The little group at the table sat comfortably enough and talked lightly and easily. But somehow the presence of General Beckford had destroyed the graceful charm of the room.

He looked too big, too rough and shaggy for his delicately pretty surroundings. His grey hair was rumpled and unbrushed after the journey; his coarse grey suit suggested wild moorlands and brawling streams; his whole aspect was savagely picturesque rather than neatly refined.
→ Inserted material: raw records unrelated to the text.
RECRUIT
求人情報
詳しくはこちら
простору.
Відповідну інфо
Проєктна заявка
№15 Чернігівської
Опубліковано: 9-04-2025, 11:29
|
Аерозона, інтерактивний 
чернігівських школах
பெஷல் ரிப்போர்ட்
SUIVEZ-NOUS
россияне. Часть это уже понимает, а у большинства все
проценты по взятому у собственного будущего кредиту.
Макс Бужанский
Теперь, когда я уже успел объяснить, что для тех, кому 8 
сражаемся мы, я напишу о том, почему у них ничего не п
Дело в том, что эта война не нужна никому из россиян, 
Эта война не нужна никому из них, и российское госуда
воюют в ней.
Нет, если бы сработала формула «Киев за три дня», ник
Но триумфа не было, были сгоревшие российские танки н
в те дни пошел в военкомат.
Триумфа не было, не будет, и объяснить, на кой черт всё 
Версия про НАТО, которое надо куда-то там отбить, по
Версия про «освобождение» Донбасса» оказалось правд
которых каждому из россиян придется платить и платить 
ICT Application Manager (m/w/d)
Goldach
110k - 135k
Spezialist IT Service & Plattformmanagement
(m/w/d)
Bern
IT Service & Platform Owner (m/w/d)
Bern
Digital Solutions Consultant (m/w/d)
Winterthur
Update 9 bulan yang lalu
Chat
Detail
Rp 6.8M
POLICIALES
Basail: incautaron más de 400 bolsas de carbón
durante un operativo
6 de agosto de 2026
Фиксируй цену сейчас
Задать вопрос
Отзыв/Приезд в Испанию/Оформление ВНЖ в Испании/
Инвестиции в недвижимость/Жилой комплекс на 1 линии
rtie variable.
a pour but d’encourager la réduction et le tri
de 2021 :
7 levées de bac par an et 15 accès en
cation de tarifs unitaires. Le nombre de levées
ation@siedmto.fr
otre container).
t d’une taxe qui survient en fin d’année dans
No contrast could have been greater than that offered by the smooth, well-brushed, nicely polished young man who sat opposite to him on the other side of the small round table. The electric light shone upon Mr. Ridsdale’s black cloth and black silk, his stiff white shirt and soft white waistcoat, his jewelled buttons, his pearl studs, his butterfly tie, his white hand fingering a cigarette-tube, his smooth forehead, and his sleek hair plastered and brushed back with studious art and infinite care. He seemed elegant, shapely, even beautiful, when you compared him with his travel-stained, unkempt host.

All the charm had been banished by the new-comer. It was another room now. And the ugly hand-bag on the distant chair seemed like an aggressive symbol of proprietorship. It seemed to be saying that, although one might wish the General at the deuce, one could not ask him to go there, because in sober fact the room belonged to him.

Yet, to an understanding eye, there was something noble and knightlike about the man; the ruggedness seemed blended with a certain fine simplicity, and even the old-fashioned tricks of manner and speech, by removing him from the commonplace mode of the hour, served to stimulate an effort to get at the man’s real character. Certainly no poseur—a direct, straightforward creature. On reflection one might perhaps guess that a young romantic girl, whose imagination had been fired by the splendour of his fighting life, his deeds of daring, and so forth, could quite conceivably be cajoled into giving her untried heart to him.

“One more question, Cynthia.” The conversation had languished while the General puffed at his second cigarette. “How’s the music? Have you been assiduous in your practice?”

“Yes; I’ve played nearly every evening.”

Mr. Ridsdale was conscious of an irksome constraint. Two are company and three are none. Deciding to leave the husband and wife together, he pushed back his chair and got up.

But the General would not let him go.

“No, no,” he said. “Sit ye down, my dear fellow.” Then to his wife: “If the headache isn’t too bad, play something this evening. Run over your latest studies. Ridsdale and I will follow you directly.”